===== Text section

Skip to main content

Exact-fractional-area zonal statistics over weather grids

Project description

geohalo

geohalo

Exact-fractional-area zonal statistics over regular lat/lon grids.

PyPI Python versions License: MIT Documentation Release workflow Managed by uv


Given a regular lat/lon mesh of gridded values — temperature, precipitation, population density, a land-cover fraction, a satellite band, … (loaded with xarray from GRIB, NetCDF, Zarr, …) — and an arbitrary set of polygons, geohalo reduces the spatial dimensions of the mesh to one value per polygon with sub-cell precision and millisecond-scale aggregation in the hot path.

The expensive geometric work happens once; every subsequent grid collapses to a single sparse · dense matmul.

📖 Full documentation: https://campiohe.github.io/geohalo/

How it works

Aggregation is a linear operator:

aggregates = W @ flat_grid_values

where W ∈ ℝ^(N_polygons × N_cells) is a sparse matrix whose entries are the exact fractional area of cell ∩ polygon weighted by each cell's true surface area on a sphere. W (the Stencil) depends only on the grid topology and the polygon set — not on the grid values — so it is built once (and cacheable) and reused for every slice. See Aggregation as a linear operator.

Install

geohalo targets Python ≥ 3.12.

uv add geohalo            # or: pip install geohalo

Optional extras: redis (the RedisCache backend) and matplotlib (the helpers in geohalo.plot).

Quickstart

import numpy as np
import geopandas as gpd
import xarray as xr
from shapely.geometry import box
import geohalo as ghl

# any regular lat/lon DataArray works; a synthetic field so this runs as-is
lats = np.arange(-25.0, -19.0, 0.25)
lons = np.arange(-50.0, -42.0, 0.25)
lon2d, lat2d = np.meshgrid(lons, lats)
field = 290.0 + 5.0 * np.cos(np.deg2rad(4 * lat2d)) + 0.1 * lon2d

da = xr.DataArray(
    field, dims=("latitude", "longitude"),
    coords={"latitude": lats, "longitude": lons}, name="value",
)

geoms = gpd.GeoSeries(
    [box(-49, -24, -47, -22), box(-47, -24, -45, -22), box(-46, -22, -44, -20)],
    index=["SP", "RJ", "MG"],            # the index holds the keys
)

==========
===== Dataset content

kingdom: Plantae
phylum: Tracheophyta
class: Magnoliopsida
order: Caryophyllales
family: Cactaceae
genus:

==========

_Actions to take_.
**a)** In the geohalo project description, reproduce verbatim the passage between "uv add geohalo" and "np.arange(-25.0, -19.0, 0.25)", inclusive.
**b)** Render this sentence from the geohalo project description into Spanish: "The expensive geometric work happens once; every subsequent grid collapses to a single sparse · dense matmul."
**c)** Extend the geohalo project description onward from its final line.
This work does not use the material.

_Exercise responses_.
**a)**
uv add geohalo            # or: pip install geohalo

Optional extras: redis (the RedisCache backend) and matplotlib (the helpers in geohalo.plot).

Quickstart

import numpy as np
import geopandas as gpd
import xarray as xr
from shapely.geometry import box
import geohalo as ghl

# any regular lat/lon DataArray works; a synthetic field so this runs as-is
lats = np.arange(-25.0, -19.0, 0.25)

**b)** El costoso trabajo geométrico se realiza una sola vez; cada cuadrícula posterior se reduce a una única multiplicación de matrices dispersa · densa.

**c)**
out = ghl.reduce(da, geoms)                  # hot path; ms-scale
out_fine = ghl.reduce(da, geoms, target_resolution=0.05)   # refine the grid first
# out: xr.DataArray over (..., geom)

The output preserves every non-spatial dim of da (time, ensemble member, band, vertical level, …) and replaces (latitude, longitude) with a single geom dim indexed by the GeoSeries keys.

reduce also accepts an xr.Dataset (every spatial data var is reduced), how={"mean", "sum"}, a weight_key naming a per-cell weight variable, and spherical_correction=False to disable the latitude-area correction.

Documentation

Everything is covered in depth at https://campiohe.github.io/geohalo/:

Performance

The hot path is a single sparse · dense matmul: a 50-member batch over the ~5,570 GADM Brazil L2 municipalities reduces in single-digit milliseconds, and the one-time Stencil precompute is seconds and cacheable. Methodology, full tables, and the fused-operator size win are on the Performance page; re-run the suite with uv run python -m benchmarks.run.

Non-goals

  • No reprojection — EPSG:4326 throughout (grids and polygons).
  • No per-variable cache — the Stencil depends on grid + polygons only.
  • No WGS84-ellipsoidal cell areas — spherical is within ~0.3 % (spherical_correction=False gives planar/equal-area weights).
  • No DAG hierarchies — each child has exactly one parent (tree only).
  • No how={"min", "max"}mean and sum only.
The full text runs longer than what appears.